The dynamic response displacements and axial force values of single towers and the transmission tower-line system were obtained for the sample length of 600 s and 10 samples by the three statistical methods mentioned above, and the results are listed in Tables 2225.

5. Conclusion

Based on the numerical simulation method, the dynamic response of the transmission tower-line system is obtained within the sample length of 600 s for 10 samples. The conclusions are the following:

The Autoregressive model of linear filtering method (AR model) provides good accuracy of the wind field simulation. The simulation results of the wind speed time history show that the fluctuating wind under Davenport wind speed spectrum has broad fluctuation range. The wind speed fluctuation range simulated under Kaimal wind speed spectrum is less broad.

The sample length of 600 s, 10 samples, and the number of statistical points 59,000 were selected to satisfy the accuracy of calculation results of the displacement and the axial force of the single tower and tower-line system. The frequency histograms of samples basically follow the Gaussian distribution. The characteristic statistical parameters of the samples are random.

The results of the dynamic response of single towers and the transmission tower-line system show that the data obtained by Method 3 are closer to the average of the mean value. In the other two methods, for the single high tower under wind field 1, the displacements are 58%–70% larger than the average of mean, and the axial forces are 23%–29% larger than the average of mean values. Under the wind field 2, the displacements were 31%–35% larger than the average of mean, and the axial forces were 14%-15% larger as well. In the case of the single low tower under wind field 1, the displacements are 61%–75% larger than the average of mean, while the axial forces are 24%–29% larger. Under the wind field 2, the displacements were 35%–41% larger, and the axial forces were 16%–18% larger than the average of mean values.
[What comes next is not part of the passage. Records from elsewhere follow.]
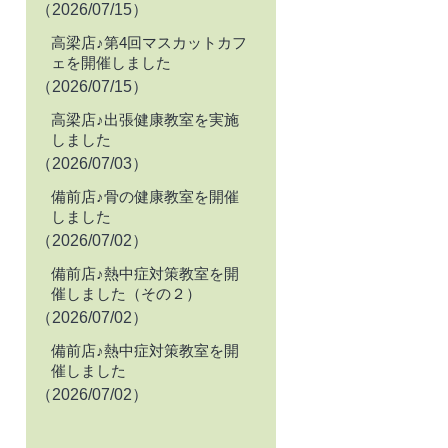
（2026/07/15）
高梁店♪第4回マスカットカフ
ェを開催しました
（2026/07/15）
高梁店♪出張健康教室を実施
しました
（2026/07/03）
備前店♪骨の健康教室を開催
しました
（2026/07/02）
備前店♪熱中症対策教室を開
催しました（その２）
（2026/07/02）
備前店♪熱中症対策教室を開
催しました
（2026/07/02）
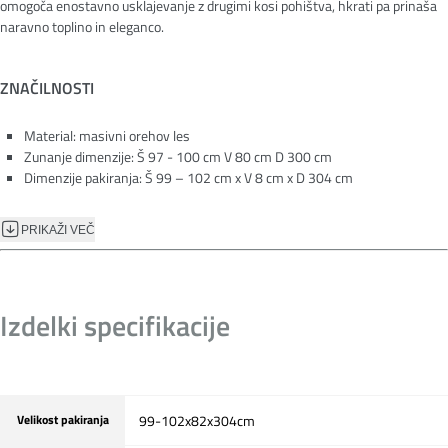
omogoča enostavno usklajevanje z drugimi kosi pohištva, hkrati pa prinaša
naravno toplino in eleganco.
ZNAČILNOSTI
Material: masivni orehov les
Zunanje dimenzije: Š 97 - 100 cm V 80 cm D 300 cm
Dimenzije pakiranja: Š 99 – 102 cm x V 8 cm x D 304 cm
Skupna teža: 100 kg
Garancija: 24 mesecev
PRIKAŽI VEČ
Montaža: SATLER
Dobavni rok: 6 - 8 tednov od dneva potrditve naročila
Izdelki specifikacije
Velikost pakiranja
99-102x82x304cm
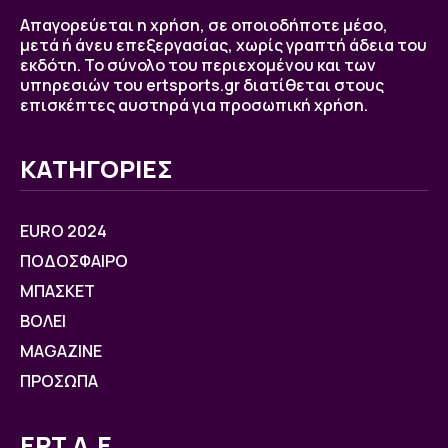
Απαγορεύεται η χρήση, σε οποιοδήποτε μέσο,
μετά ή άνευ επεξεργασίας, χωρίς γραπτή άδεια του
εκδότη. Το σύνολο του περιεχομένου και των
υπηρεσιών του ertsports.gr διατίθεται στους
επισκέπτες αυστηρά για προσωπική χρήση.
ΚΑΤΗΓΟΡΙΕΣ
EURO 2024
ΠΟΔΟΣΦΑΙΡΟ
ΜΠΑΣΚΕΤ
ΒOΛΕΙ
MAGAZINE
ΠΡΟΣΩΠΑ
ΕΡΤ Α.Ε.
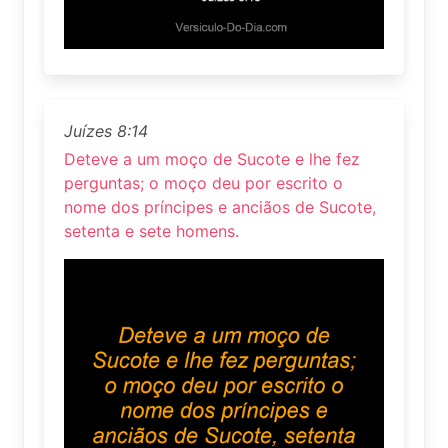
Juízes 8:14
Deteve a um moço de Sucote e lhe fez
perguntas; o moço deu por escrito o
nome dos príncipes e anciãos de Sucote,
setenta e sete homens.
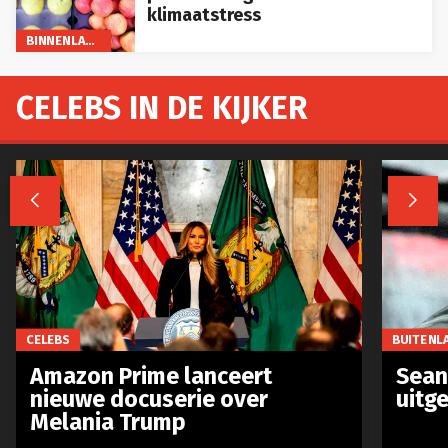
klimaatstress
BINNENLAND
CELEBS IN DE KIJKER


CELEBS
BUITENL
Amazon Prime lanceert
Sean 
nieuwe docuserie over
uitg
Melania Trump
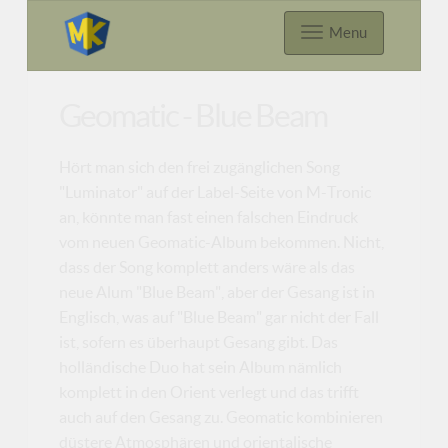
Menu
Geomatic - Blue Beam
Hört man sich den frei zugänglichen Song
"Luminator" auf der Label-Seite von M-Tronic
an, könnte man fast einen falschen Eindruck
vom neuen Geomatic-Album bekommen. Nicht,
dass der Song komplett anders wäre als das
neue Alum "Blue Beam", aber der Gesang ist in
Englisch, was auf "Blue Beam" gar nicht der Fall
ist, sofern es überhaupt Gesang gibt. Das
holländische Duo hat sein Album nämlich
komplett in den Orient verlegt und das trifft
auch auf den Gesang zu. Geomatic kombinieren
düstere Atmosphären und orientalische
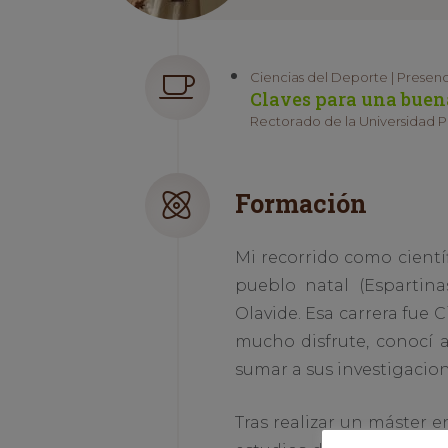
Ciencias del Deporte | Presenc
Claves para una buena
Rectorado de la Universidad Pa
Formación
Mi recorrido como científ
pueblo natal (Espartina
Olavide. Esa carrera fue 
mucho disfrute, conocí a
sumar a sus investigacio
Tras realizar un máster e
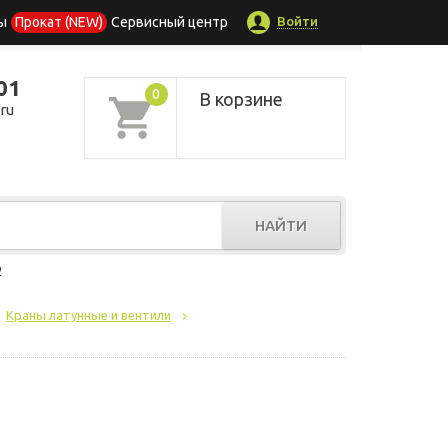
Войти
ы
Прокат (NEW)
Сервисный центр
01
0
В корзине
ru
НАЙТИ
р
Краны латунные и вентили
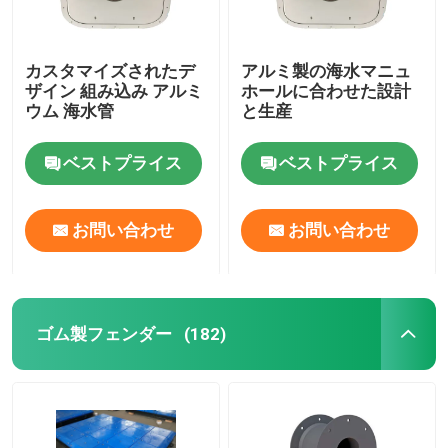
カスタマイズされたデ
アルミ製の海水マニュ
ザイン 組み込み アルミ
ホールに合わせた設計
ウム 海水管
と生産
ベストプライス
ベストプライス
お問い合わせ
お問い合わせ
ゴム製フェンダー
(182)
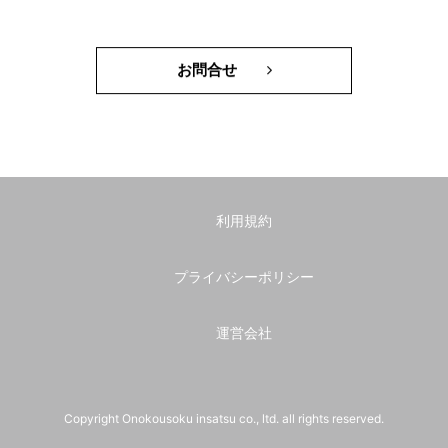
お問合せ
利用規約
プライバシーポリシー
運営会社
Copyright Onokousoku insatsu co., ltd. all rights reserved.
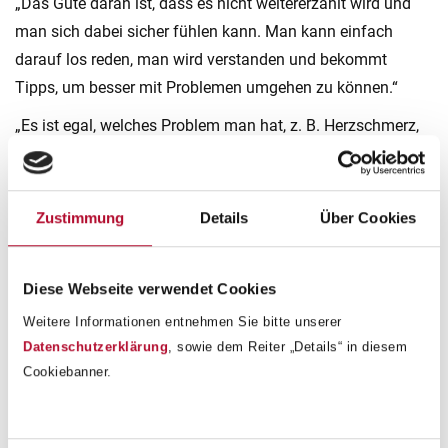
„Das Gute daran ist, dass es nicht weitererzählt wird und
man sich dabei sicher fühlen kann. Man kann einfach
darauf los reden, man wird verstanden und bekommt
Tipps, um besser mit Problemen umgehen zu können.“
„Es ist egal, welches Problem man hat, z. B. Herzschmerz,
Schule, Familie oder Freunde.
Mag. Vormayr hört genau zu und hat immer einen guten
Rat parat.“
Zustimmung
Details
Über Cookies
„Nach dem Herzgespräch fühlt man sich wieder wohler und
ich hatte ein super Gefühl.
Diese Webseite verwendet Cookies
Herr Vormayr war richtig freundlich.“
Weitere Informationen entnehmen Sie bitte unserer
„Ich finde, dass das Herzgespräch am Anfang nicht leicht
Datenschutzerklärung
, sowie dem Reiter „Details“ in diesem
war, aber mit der Zeit ging es besser. Der Priester ist sehr
Cookiebanner.
lieb und hört dir bei allem zu, er nimmt auch jedes
Gespräch ernst. Ich würde definitiv noch mal hingehen und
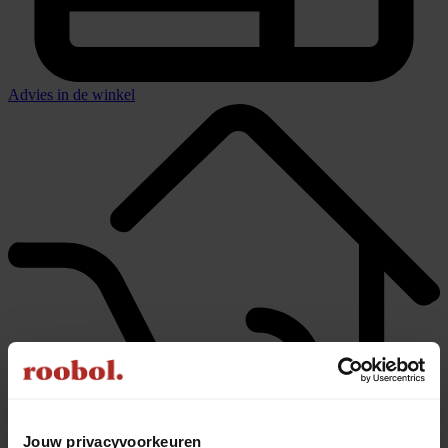
Advies in de winkel
Jouw privacyvoorkeuren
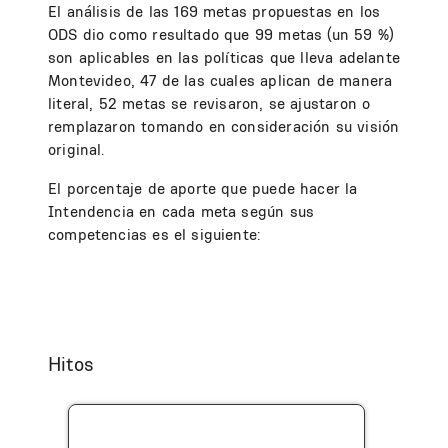
El análisis de las 169 metas propuestas en los
ODS dio como resultado que 99 metas (un 59 %)
son aplicables en las políticas que lleva adelante
Montevideo, 47 de las cuales aplican de manera
literal, 52 metas se revisaron, se ajustaron o
remplazaron tomando en consideración su visión
original.
El porcentaje de aporte que puede hacer la
Intendencia en cada meta según sus
competencias es el siguiente:
Hitos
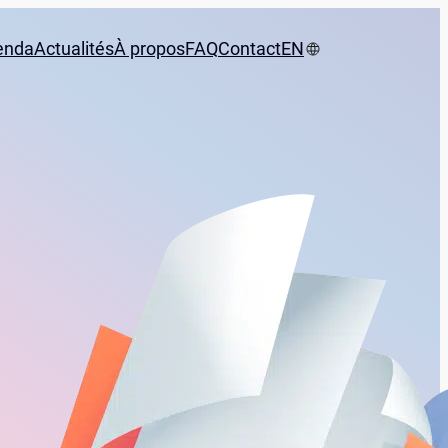
enda
Actualités
À propos
FAQ
Contact
EN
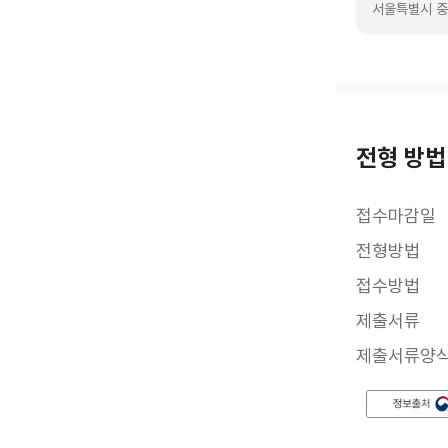
서울특별시 중
전형 방법
접수마감일
전형방법
접수방법
제출서류
제출서류양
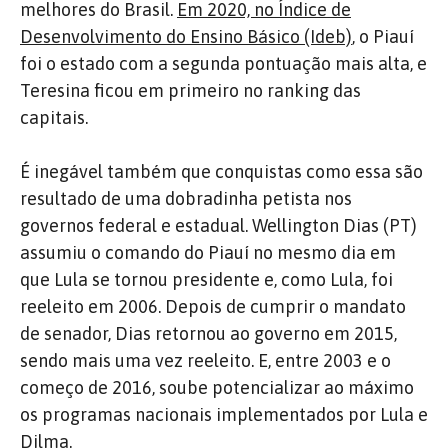
melhores do Brasil.
Em 2020, no Índice de
Desenvolvimento do Ensino Básico (Ideb)
, o Piauí
foi o estado com a segunda pontuação mais alta, e
Teresina ficou em primeiro no ranking das
capitais.
É inegável também que conquistas como essa são
resultado de uma dobradinha petista nos
governos federal e estadual. Wellington Dias (PT)
assumiu o comando do Piauí no mesmo dia em
que Lula se tornou presidente e, como Lula, foi
reeleito em 2006. Depois de cumprir o mandato
de senador, Dias retornou ao governo em 2015,
sendo mais uma vez reeleito. E, entre 2003 e o
começo de 2016, soube potencializar ao máximo
os programas nacionais implementados por Lula e
Dilma.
For the high tower in the system under wind field 1, the displacements are 28%–35% larger, and the axial forces are 13%–15% larger than their average of mean values. Under the wind field 2, the displacements were 22%–28% larger than the average of mean, and the axial forces exceeded on 11%–13% the average of mean values. For the low tower in the system, under wind field 1, the displacements are 30%–40% larger, while the axial forces are 14%–20% larger than the average of mean. And under the wind field 2, the displacements were 24%–34% larger than the average of mean; the axial forces were 11%–20% larger than the average of mean.

The effect of statistical results of the low tower is greater than those of the high tower. The values obtained with wind field 1 is slightly larger than those under wind field 2, indicating that wind field 1 is more conservative than wind field 2. The results of the tower-line system are smaller than those of the single towers, which shows that the transmission line damps the transmission tower-line vibrations. The extended dynamic response statistical analysis should be carried out for the transmission tower-line system.

Conflicts of Interest

The authors declare that there are no conflicts of interest regarding the publication of this paper.

Acknowledgments

The authors gratefully acknowledge the financial support from Northeast Electric Power University (BSJXM-201521), Jilin City Science and Technology Bureau (20166012), and Natural Science Foundation of China (51378095).